Folks, this book.
This book though.
I feel like I’ve been in a bit of a rut when it comes to reading fiction lately. The books that usually do it for me aren’t engendering the same excitement or intrigue as they normally would. I think this is due to a couple of things. One, my life is getting more complicated by the day, and I am having a hard time finding . . . well, time.
Two (and this is the big one), I think I was flat burnt out.
I read a lot in my everyday life (i.e., for my jerb), and I write a lot. I often don’t have energy to slog through a 900-page epic fantasy (sorry, all the epic fantasies I’ve started and abandoned in the last two years!). But recently, since I’ve been diving into more poetry, it seems like my reading muscles are stretching. Getting ready to be used again.
So a couple months ago, on the recommendation of my good friend Michelle, I bought The Little Snake by A.L. Kennedy on a whim. She said that it was one of the best books she had ever read. And then she amended the statement: This might actually be the best book I’ve ever read, she said. Well, with that kind of endorsement, I had to buy it.

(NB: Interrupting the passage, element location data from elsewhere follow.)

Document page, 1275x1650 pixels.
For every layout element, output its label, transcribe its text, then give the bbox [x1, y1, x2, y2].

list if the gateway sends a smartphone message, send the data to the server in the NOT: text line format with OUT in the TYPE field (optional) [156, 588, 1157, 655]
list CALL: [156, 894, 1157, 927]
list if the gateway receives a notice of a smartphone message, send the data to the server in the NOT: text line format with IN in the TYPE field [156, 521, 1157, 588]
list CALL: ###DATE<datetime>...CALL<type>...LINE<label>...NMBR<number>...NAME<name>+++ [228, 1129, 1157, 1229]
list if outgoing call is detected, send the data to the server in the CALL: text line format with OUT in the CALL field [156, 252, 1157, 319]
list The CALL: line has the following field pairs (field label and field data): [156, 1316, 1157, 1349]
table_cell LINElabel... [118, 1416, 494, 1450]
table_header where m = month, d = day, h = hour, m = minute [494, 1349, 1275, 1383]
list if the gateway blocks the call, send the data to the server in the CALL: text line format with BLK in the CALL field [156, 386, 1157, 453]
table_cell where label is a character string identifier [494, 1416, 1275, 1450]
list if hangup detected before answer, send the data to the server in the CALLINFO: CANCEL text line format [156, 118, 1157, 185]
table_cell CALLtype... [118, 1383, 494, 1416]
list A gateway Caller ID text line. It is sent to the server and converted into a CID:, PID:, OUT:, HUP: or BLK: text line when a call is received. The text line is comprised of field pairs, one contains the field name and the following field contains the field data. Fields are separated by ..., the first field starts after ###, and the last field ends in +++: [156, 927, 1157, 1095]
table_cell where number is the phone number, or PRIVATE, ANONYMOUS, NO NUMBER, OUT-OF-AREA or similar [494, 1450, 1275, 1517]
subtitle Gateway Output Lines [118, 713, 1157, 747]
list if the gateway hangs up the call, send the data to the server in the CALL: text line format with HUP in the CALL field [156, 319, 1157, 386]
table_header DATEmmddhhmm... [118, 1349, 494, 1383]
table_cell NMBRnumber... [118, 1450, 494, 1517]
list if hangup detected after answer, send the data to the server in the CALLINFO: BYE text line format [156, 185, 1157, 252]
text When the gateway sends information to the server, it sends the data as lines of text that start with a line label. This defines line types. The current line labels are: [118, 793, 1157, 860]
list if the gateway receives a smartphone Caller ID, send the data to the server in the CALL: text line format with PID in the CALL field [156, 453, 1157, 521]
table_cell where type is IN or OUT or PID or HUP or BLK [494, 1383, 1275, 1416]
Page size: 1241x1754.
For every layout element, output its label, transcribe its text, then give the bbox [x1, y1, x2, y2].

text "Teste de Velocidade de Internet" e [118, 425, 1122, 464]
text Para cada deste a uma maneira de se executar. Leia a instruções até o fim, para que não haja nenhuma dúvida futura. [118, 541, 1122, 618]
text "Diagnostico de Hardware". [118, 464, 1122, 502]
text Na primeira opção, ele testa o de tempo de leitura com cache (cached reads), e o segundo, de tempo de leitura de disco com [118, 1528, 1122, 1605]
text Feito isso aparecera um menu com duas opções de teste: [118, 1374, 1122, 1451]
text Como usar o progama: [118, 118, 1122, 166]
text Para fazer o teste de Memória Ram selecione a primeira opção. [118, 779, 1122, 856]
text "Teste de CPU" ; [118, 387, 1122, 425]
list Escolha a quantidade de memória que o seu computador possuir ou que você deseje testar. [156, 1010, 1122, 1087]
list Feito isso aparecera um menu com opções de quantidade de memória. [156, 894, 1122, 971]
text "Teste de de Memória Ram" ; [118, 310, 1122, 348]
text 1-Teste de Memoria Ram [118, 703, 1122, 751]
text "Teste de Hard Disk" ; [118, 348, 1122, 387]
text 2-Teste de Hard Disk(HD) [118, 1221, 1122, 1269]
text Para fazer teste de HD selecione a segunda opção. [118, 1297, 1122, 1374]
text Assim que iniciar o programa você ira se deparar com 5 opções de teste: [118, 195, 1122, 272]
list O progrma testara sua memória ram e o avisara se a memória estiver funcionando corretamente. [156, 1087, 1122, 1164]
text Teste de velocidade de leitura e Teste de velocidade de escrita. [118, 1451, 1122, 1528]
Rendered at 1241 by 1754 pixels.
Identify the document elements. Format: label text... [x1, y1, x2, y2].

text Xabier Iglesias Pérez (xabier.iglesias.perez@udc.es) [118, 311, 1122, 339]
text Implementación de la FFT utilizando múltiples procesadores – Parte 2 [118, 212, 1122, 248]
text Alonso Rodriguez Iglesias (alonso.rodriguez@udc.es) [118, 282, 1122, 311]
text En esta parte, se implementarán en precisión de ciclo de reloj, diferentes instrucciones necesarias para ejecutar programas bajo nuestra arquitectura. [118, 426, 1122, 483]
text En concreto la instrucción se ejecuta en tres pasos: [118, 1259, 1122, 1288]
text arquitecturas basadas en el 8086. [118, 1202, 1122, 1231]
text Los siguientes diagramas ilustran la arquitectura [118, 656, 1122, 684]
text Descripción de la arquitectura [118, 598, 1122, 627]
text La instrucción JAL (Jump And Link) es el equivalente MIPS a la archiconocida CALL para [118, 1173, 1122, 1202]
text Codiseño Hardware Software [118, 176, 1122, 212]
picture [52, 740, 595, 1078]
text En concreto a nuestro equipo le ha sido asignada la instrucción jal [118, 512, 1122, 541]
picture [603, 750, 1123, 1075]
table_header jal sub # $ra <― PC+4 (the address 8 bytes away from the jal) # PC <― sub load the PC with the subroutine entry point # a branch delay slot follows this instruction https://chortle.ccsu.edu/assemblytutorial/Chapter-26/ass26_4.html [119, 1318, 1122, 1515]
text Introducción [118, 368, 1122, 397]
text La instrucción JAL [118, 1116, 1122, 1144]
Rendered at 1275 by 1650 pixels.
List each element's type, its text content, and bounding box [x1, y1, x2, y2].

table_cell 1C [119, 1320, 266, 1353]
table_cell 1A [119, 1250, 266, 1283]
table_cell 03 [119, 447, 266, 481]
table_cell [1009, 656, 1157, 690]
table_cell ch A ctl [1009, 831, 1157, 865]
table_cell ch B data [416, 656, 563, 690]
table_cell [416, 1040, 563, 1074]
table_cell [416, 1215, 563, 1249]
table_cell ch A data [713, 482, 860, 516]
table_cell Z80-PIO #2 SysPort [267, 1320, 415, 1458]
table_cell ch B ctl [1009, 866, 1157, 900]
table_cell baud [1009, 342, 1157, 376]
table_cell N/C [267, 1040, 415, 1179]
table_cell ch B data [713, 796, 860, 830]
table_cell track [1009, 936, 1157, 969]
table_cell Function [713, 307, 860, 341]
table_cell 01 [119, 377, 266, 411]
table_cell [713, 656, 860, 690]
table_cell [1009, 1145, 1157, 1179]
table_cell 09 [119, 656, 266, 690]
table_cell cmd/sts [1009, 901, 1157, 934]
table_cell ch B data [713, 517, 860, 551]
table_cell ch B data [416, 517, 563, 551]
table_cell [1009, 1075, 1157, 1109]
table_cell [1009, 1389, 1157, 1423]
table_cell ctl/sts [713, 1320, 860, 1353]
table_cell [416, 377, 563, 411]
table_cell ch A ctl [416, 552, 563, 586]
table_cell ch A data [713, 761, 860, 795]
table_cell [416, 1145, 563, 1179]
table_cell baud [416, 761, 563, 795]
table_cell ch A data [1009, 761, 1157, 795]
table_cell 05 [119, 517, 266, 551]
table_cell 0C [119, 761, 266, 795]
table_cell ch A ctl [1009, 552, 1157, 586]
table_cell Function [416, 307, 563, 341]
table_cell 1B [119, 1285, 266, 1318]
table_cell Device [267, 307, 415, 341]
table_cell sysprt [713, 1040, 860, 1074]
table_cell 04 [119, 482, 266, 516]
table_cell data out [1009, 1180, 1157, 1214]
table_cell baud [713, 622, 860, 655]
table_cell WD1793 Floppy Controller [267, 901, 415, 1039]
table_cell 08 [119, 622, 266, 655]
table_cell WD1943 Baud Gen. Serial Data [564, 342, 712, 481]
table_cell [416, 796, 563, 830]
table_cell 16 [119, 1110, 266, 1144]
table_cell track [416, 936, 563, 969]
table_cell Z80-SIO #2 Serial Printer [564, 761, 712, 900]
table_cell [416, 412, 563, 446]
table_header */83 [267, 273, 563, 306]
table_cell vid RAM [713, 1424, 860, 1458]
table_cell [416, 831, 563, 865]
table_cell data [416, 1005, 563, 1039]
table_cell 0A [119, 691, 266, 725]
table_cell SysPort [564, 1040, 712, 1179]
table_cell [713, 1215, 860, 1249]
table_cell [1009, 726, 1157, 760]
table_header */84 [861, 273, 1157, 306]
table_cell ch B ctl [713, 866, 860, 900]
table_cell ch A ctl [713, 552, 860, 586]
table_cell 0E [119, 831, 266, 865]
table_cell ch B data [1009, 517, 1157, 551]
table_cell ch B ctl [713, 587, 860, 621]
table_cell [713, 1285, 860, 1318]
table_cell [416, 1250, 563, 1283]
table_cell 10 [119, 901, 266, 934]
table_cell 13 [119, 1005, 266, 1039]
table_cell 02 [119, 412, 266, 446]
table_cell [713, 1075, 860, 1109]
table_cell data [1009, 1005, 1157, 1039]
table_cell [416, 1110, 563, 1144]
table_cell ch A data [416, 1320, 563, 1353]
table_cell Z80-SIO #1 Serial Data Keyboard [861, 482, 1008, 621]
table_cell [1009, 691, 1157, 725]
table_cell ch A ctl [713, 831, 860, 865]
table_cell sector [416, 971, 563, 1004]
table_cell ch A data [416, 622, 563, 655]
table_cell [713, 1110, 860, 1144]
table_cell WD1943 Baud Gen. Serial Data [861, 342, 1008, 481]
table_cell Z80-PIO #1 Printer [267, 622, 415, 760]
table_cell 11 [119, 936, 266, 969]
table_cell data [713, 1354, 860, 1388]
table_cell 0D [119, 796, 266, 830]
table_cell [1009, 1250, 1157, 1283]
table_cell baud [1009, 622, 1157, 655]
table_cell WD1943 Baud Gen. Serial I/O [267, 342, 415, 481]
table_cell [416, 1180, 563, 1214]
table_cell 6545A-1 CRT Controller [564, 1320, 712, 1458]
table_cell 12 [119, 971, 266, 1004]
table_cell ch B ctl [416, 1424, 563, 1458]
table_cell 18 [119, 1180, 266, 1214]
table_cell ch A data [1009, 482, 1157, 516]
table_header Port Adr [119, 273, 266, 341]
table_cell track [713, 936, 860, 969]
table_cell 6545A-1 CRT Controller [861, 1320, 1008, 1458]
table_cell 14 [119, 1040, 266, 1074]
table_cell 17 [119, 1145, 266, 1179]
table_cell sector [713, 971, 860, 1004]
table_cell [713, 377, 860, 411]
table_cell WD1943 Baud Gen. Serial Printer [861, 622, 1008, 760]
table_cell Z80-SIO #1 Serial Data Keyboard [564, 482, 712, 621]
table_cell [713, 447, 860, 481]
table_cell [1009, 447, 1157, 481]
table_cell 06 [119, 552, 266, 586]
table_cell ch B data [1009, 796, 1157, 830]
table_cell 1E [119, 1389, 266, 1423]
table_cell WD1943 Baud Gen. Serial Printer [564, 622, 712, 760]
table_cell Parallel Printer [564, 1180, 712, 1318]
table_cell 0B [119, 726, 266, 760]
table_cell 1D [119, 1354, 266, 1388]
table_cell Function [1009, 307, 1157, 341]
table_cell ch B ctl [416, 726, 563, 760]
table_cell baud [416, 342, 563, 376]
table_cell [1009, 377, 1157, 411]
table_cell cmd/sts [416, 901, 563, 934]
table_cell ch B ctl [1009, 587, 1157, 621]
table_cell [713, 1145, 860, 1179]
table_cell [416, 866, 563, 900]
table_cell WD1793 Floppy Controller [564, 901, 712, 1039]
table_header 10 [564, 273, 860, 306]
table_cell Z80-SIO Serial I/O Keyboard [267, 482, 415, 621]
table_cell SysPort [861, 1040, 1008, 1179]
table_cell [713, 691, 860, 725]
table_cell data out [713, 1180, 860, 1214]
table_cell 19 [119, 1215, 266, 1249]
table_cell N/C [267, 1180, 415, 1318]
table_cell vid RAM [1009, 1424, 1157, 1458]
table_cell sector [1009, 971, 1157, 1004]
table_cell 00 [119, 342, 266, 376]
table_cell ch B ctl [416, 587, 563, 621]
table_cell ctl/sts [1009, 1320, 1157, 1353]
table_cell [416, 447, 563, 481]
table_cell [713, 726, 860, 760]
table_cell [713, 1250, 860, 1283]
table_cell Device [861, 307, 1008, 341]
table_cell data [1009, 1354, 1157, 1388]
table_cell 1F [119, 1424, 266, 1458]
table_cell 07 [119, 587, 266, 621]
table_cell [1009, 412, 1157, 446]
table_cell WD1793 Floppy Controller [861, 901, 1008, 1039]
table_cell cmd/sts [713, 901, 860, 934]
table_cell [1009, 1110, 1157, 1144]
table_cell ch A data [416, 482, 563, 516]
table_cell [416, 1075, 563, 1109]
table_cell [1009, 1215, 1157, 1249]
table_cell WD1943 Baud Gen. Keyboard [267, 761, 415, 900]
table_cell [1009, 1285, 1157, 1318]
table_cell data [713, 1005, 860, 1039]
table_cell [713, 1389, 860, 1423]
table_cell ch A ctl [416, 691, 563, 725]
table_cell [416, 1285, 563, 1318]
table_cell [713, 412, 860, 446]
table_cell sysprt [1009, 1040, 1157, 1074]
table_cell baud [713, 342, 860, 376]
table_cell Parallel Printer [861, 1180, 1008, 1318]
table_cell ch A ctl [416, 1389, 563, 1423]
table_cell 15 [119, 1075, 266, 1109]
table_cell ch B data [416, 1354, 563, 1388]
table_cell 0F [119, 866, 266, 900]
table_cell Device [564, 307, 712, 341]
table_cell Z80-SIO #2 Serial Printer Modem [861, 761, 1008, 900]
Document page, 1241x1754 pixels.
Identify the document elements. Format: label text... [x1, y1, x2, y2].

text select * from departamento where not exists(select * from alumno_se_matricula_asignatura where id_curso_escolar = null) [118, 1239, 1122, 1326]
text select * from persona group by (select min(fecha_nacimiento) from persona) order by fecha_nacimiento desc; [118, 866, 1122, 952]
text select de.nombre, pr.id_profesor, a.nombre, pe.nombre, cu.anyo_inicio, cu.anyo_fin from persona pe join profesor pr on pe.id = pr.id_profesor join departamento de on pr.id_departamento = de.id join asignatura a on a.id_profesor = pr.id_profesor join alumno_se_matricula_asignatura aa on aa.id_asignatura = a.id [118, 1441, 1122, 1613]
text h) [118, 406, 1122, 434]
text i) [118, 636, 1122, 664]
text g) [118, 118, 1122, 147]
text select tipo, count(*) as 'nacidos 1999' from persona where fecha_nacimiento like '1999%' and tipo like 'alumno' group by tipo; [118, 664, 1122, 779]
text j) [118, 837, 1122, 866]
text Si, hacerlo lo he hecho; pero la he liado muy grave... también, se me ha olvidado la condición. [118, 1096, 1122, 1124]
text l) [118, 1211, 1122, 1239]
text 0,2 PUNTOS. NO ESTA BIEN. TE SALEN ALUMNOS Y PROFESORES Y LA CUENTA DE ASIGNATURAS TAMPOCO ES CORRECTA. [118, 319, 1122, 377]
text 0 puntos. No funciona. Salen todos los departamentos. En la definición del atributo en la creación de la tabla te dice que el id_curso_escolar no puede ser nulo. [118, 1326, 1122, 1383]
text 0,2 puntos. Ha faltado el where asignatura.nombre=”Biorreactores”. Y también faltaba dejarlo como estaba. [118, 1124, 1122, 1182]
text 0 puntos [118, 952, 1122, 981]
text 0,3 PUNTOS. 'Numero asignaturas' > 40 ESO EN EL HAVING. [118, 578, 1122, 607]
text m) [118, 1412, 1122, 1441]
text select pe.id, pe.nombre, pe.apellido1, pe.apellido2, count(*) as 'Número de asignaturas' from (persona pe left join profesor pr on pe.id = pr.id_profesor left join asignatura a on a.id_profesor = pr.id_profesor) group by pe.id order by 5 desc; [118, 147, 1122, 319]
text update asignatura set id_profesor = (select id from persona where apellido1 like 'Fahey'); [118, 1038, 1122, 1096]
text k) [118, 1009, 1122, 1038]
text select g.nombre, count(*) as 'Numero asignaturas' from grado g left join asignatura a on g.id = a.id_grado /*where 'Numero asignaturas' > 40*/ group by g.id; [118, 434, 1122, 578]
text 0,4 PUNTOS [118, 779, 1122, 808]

Y’all, I highlighted so much of this book, if my Kindle were a hard copy, it would be all yellow.
This is a quiet, profound book about the life of a little girl who lives in a big city. It has the feel of magical realism and modern fairy tale, the third-person omniscient narrator providing a matter-of-fact tone about the girl and her interactions with a small, talking golden snake who she meets one day in her garden. Through these interactions, the reader learns that the girl is special, introspective, and kind; for this reason, the snake (who we later learn is somewhat of a reaper god whose job it is to introduce folks to their final sleep — side project: I did some quick Googling on ‘snake mythology’ and there’s a whole lot of it) falls in love with her — a deep, platonic, unrelenting love that surprises him in its sincerity. He’s never loved anything before.
And the girl’s introspection gives us these great gems of wisdom, just little innocuous parts of the narration that made me kind of gasp when I read them. For instance, about the garden in the home that Mary shares with her parents:
Mary liked the city and her garden. She could walk across the garden in six steps and walk from its top to its bottom in eight steps. On some afternoons she would take very tiny paces and this would allow the garden to seem twice the size and much more beautiful. The grown-ups she explained this to became confused.
They would tell her, ‘The garden is the same size, no matter how many paces you squeeze into it.’
She would tell them, ‘Not at all. The longer I take the cross the garden, the larger and more extremely wonderful it becomes, in the same way that ice cream becomes much more magnificent when you eat it very slowly with a little spoon.’ As I said, the girl was very clever.
‘Then your ice cream will melt,’ said the grown-ups.
And Mary would shake her head and start to skip and hum a tune to herself, because grown-ups expect children to do such things and it pleases them much more than questions they can’t answer. She did not mention that if she stood perfectly still in her garden then it went on for ever, because she could never reach its end. That would have made the grown-ups frown.
And then a little further down the page:
She believed it was hers because she loved it. She believed that loving something should make it a part of you, in the way that your feet are a part of you. (And you would, of course, be very foolish not to love your feet — should you have any — because they can be quite useful.)
Seriously, I had to stop and shake a little bit at the first line of that.
Not only the content of the book itself was great. There is an amazing mastery of language in this, as well. For instance, when the snake (Lanmo) becomes angry about Mary being bullied on the playground at school:
…[O]n her shoulder, Lanmo was bristling his scales with fury. This sounded like someone dragging a sword along stones in the far, far distance.
That has such an oomph to it that I wish I could have underlined it ten times.
The story follows Mary and Lanmo and how their relationship changes as she ages. It’s a commentary on society, on growing up, on illusions and faith and love. It is a beautiful, profound, quiet book that I am insanely grateful to have read. I spent a good bit of time sobbing at 10 pm after finishing it.
Please, for the love of god just read this book.